Entré a mi improvisado estudio (la llamada “trinchera-cabañuela” por mi gran amigo Frank Ziccarelli) y encendí la portátil. Agarré el mouse con el mismo pulso con que hambrientos agarramos un buen libro o un “guapo doble con queso”. Me fui directo a “Mis documentos”.

Allí observé de nuevo a mi primer hijo, por milésima vez, con amor-odio, radiante cual carpeta amarilla, como un sol que dejaría de dar la luz que despertó todos mis sueños. La abrí porque quería ver completamente cada una de sus pecas en forma de W. Las tecleé a toditas para hacerlas desaparecer del “world”. En un segundo todas quedaron oscurecidas de azul oscuro, con sus títulos blancos prefigurando la piel de un muerto, listas para encerrarlas definitivamente en acero inoxidable de morgue. Ahora, por vez primera, yo sentiría lo que Hemingway comparó con matar a un león...

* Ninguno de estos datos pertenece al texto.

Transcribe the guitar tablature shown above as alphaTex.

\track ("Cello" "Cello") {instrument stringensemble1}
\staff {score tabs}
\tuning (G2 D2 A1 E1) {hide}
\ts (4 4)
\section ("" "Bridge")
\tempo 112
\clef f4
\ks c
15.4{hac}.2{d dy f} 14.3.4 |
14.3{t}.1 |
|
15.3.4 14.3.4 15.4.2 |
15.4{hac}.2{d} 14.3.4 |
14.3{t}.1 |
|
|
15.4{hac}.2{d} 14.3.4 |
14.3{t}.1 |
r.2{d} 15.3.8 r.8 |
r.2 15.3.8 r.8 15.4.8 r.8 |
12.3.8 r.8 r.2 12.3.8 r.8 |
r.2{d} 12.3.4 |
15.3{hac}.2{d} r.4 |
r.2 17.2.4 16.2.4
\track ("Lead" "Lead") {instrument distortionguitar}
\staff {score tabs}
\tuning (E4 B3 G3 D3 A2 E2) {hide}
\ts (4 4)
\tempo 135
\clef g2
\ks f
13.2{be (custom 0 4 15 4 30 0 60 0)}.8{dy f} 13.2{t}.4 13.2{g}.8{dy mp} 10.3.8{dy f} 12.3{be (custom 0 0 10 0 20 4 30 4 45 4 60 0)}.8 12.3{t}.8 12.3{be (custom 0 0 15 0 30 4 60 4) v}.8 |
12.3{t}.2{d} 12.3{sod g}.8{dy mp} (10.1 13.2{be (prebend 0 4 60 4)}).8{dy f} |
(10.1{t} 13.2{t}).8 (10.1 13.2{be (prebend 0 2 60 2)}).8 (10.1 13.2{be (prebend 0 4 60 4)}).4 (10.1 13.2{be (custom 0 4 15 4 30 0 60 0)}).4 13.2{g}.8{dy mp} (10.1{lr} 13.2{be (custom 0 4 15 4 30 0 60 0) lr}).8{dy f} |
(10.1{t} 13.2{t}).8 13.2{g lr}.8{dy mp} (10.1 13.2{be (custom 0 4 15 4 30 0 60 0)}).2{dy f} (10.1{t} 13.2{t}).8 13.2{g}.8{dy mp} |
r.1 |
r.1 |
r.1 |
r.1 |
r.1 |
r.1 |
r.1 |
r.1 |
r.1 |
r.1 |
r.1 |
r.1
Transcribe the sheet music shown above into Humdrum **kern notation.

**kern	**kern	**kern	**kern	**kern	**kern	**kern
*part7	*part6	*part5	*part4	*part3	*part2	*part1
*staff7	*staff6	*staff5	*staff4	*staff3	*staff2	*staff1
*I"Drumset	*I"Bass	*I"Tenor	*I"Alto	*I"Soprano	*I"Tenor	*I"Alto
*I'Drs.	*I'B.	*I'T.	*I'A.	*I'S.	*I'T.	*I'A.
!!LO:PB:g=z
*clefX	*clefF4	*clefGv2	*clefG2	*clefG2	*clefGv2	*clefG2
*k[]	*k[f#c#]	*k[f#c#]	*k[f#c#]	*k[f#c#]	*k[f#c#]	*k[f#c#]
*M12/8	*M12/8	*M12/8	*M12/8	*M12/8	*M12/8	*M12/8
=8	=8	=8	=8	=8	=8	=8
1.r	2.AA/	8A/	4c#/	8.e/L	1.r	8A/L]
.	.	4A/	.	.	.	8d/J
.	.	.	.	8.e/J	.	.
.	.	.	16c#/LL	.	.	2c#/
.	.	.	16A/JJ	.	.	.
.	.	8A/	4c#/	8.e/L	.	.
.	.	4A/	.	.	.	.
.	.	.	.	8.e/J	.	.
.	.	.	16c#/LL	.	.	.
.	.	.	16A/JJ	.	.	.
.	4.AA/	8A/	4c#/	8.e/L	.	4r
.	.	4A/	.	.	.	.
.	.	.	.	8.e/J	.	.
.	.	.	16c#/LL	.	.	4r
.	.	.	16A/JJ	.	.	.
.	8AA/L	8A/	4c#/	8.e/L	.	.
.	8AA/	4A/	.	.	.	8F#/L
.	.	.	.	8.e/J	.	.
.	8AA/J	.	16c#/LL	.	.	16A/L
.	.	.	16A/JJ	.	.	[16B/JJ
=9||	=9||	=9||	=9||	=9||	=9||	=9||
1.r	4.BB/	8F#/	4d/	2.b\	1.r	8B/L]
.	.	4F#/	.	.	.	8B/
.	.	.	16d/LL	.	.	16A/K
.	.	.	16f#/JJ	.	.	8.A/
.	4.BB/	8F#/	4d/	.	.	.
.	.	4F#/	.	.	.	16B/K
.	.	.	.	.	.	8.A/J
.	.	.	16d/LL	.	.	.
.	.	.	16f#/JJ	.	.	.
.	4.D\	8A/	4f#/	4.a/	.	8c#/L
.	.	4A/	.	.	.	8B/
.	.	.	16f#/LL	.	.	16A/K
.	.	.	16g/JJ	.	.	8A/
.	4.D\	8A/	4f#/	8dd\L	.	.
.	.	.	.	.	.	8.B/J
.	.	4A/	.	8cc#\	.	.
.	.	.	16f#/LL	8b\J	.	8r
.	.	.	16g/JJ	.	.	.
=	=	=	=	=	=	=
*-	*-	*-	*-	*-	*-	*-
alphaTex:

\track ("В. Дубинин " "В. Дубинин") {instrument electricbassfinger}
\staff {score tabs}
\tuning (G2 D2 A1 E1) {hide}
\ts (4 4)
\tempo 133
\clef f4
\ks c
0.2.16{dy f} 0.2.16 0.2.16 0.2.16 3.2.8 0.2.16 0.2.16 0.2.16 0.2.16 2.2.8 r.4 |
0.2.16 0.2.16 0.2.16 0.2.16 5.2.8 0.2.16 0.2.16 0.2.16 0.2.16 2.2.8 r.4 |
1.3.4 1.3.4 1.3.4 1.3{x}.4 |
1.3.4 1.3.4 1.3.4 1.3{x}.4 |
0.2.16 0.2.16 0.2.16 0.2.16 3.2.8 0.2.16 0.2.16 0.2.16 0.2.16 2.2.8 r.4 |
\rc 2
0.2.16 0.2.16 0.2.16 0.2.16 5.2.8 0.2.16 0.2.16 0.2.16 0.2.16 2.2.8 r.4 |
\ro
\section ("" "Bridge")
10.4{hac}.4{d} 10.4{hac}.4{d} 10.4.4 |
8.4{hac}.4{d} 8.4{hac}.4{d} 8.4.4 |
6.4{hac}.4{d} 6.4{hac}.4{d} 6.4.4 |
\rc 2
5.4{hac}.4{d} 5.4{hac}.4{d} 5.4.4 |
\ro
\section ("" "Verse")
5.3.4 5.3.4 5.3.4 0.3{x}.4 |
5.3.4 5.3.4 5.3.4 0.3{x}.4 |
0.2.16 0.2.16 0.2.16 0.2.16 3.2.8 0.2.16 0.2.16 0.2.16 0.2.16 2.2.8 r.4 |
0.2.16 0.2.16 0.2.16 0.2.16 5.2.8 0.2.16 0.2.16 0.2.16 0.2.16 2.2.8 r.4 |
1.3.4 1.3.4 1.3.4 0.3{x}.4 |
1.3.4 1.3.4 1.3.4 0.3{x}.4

Entonces (¿por qué siempre hay un “entonces”?), cuando me percaté de lo que estaba por hacer, me detuve de ipso facto. Mi dedo índice quedó sobre la tecla “Supr” como si éste fuese el botón rojo de una película jolibudense de plena guerra fría. No pude. No pude hacerlo. Éste era realmente mi primogénito, el niño de mis ojos dañados de astigmatismo por él mismo, el que descreído vi crecer contra todos los pronósticos, penurias e infamias. En cambio el otro, el que se toparía muy pronto con editores, libreros, lectores, críticos, homólogos durmiendo a su lado en estantes, era sencillamente un “clon”... Borrar del mapa a mi verdadero hijo (del mapa del único país en el que he podido ser un feliz refugiado), creyendo que con aquello podría olvidar y descansar de lo que me costó criarlo hasta aborrecerlo, sería la más clara demostración de una paternidad irresponsable.


Finalmente, con toda la responsabilidad del mundo –una nueva y madurada– decidí esa misma noche darle un hermano (insólito), uno que llenase el espacio vacío que, a pesar de su tan cercana presencia, éste dejó. Entonces me desnudé (todo escritor es un confeso masoquista) y asombrosamente, inexplicablemente, me encendí otra vez acostándome con mi “esposa soledad”, que reaparecía virgen, anhelada, revivida en un nuevo documento, en un espacio sin horizonte en el que nuevamente me perdería en medio de su pura e insondable blancura.